As Microsoft Technical Fellow Brian Harry told eWEEK prior to the Microsoft TechEd 2013 conference earlier this month, Microsoft would be announcing a new version of Visual Studio and focusing on the application lifecycle management (ALM) and DevOps features at TechEd. At Build, the company is focusing on the core software development capabilities of the products making Visual Studio 2013 Preview and .NET 4.5.1 Preview now available for download and as "go-live" releases.
"Go Live means customers can use it to deploy applications that they can deploy in production environments, and we'll be glad to work with them and support them in that process," Somasegar told eWEEK.
In addition to the Visual Studio 2013 and Team Foundation Server/Service support for agile portfolio management, cloud-based load testing, a team room integrated with TFS, code comments integration with TFS and Git support that Microsoft demonstrated at TechEd, at Build, Microsoft is introducing or highlighting several new programmer productivity features.
"One such feature is the CodeLens (Code Information Indicators) capability we introduced at TechEd," Somasegar said in a blog post. "This feature brings useful information about types and type members directly into the editor, information such as the references to a particular method, how many tests are referencing a method and how many of them are passing, who last checked in a change that modified a method, and how many changesets impact a method."
Somasegar told eWEEK: "Code Lens gives you insight and information about a particular piece of code as you navigate through that code in your IDE, for example, if I'm in a method and I want to know what other methods I am calling or who is calling into me.
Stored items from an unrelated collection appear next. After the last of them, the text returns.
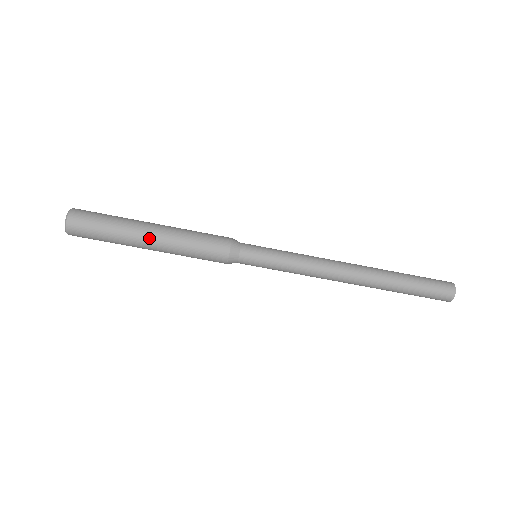
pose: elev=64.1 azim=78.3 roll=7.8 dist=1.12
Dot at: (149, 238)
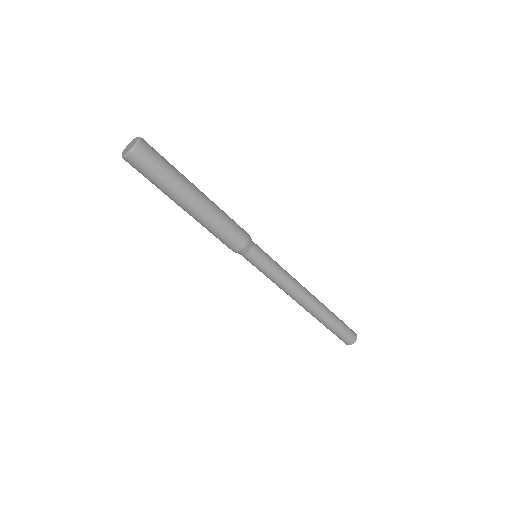
Dot at: (184, 209)
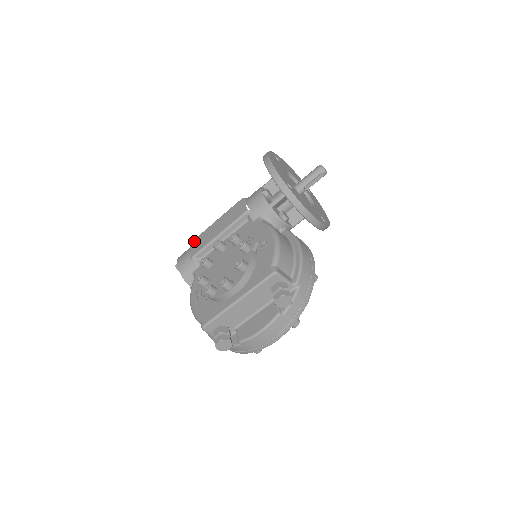
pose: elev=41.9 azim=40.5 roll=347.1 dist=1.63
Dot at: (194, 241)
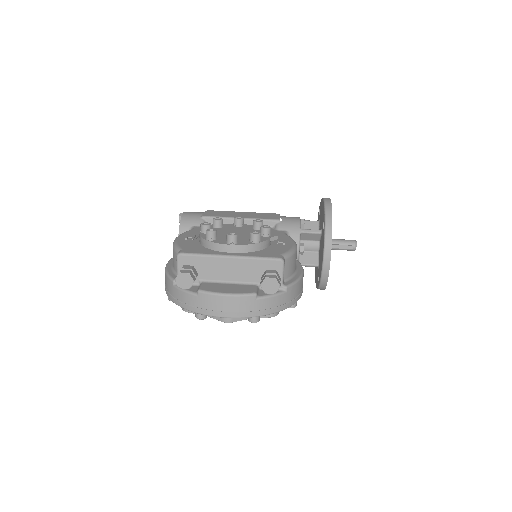
Dot at: (212, 210)
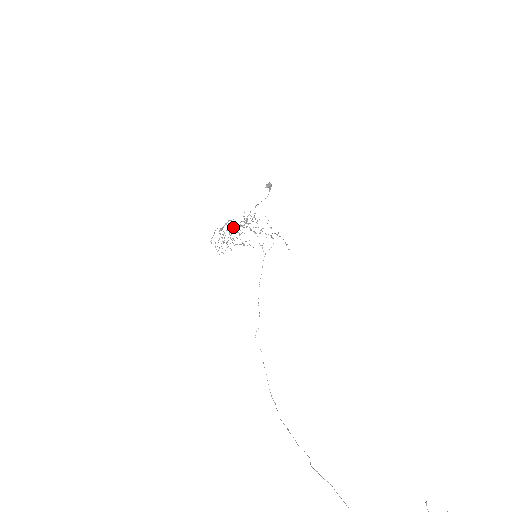
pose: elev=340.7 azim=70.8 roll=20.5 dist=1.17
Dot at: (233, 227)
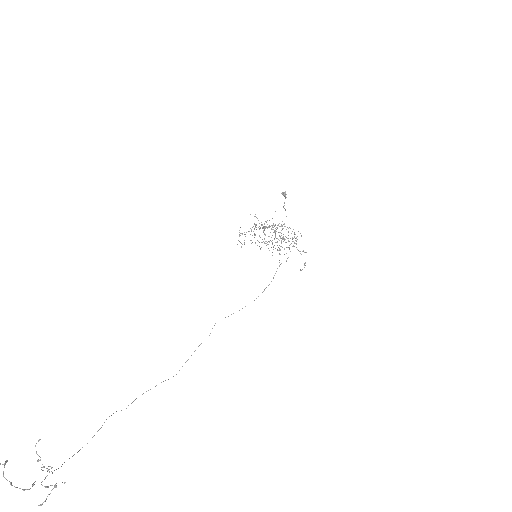
Dot at: occluded
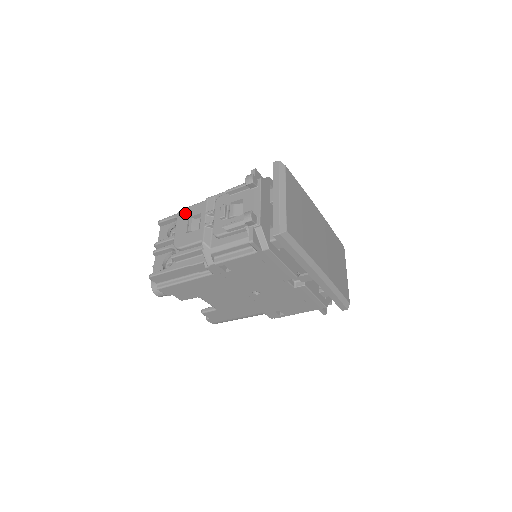
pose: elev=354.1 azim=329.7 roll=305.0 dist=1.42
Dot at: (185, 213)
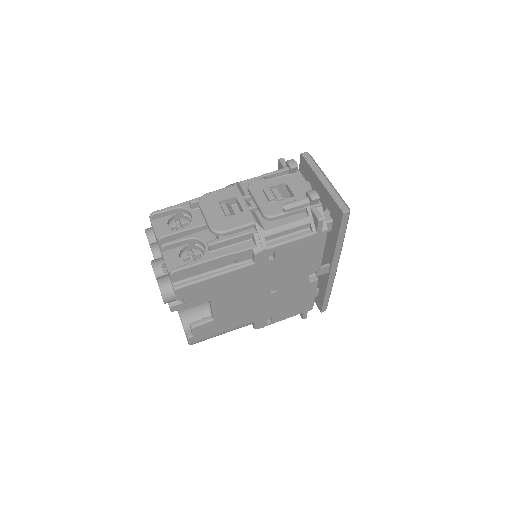
Dot at: (211, 198)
That is information that is hard to get otherwise, but we want to make it available to you right there in the IDE."
Visual Studio 2013 also has a Connected IDE feature that knows a user's identity and will roam and synchronize their settings—such as UI theme, keyboard shortcuts, text editor configuration and more—from one installation to another via back-end cloud services.
"Visual Studio 2013 also makes it much easier for you as a developer to create your own connected applications," Somasegar said in his post. "One key area of investment in this release is around Windows Azure Mobile Services and making it easy to provision, configure, develop, and deliver back-end services for your mobile apps. From within Visual Studio, you can now easily create new Mobile Services and edit them using the full power of the Visual Studio IDE."
Moreover, another such feature meant to streamline a developer's productivity is "Peek Definition," Somasegar said. Visual Studio already supports "Go to Definition," which opens a new document window to host the file containing the definition for the referenced symbol, and as of Visual Studio 2012, supports opening this in a preview window, he added. "Now in Visual Studio 2013, Peek Definition gives developers the option of viewing inline as part of the current document the file defining the target symbol," he said.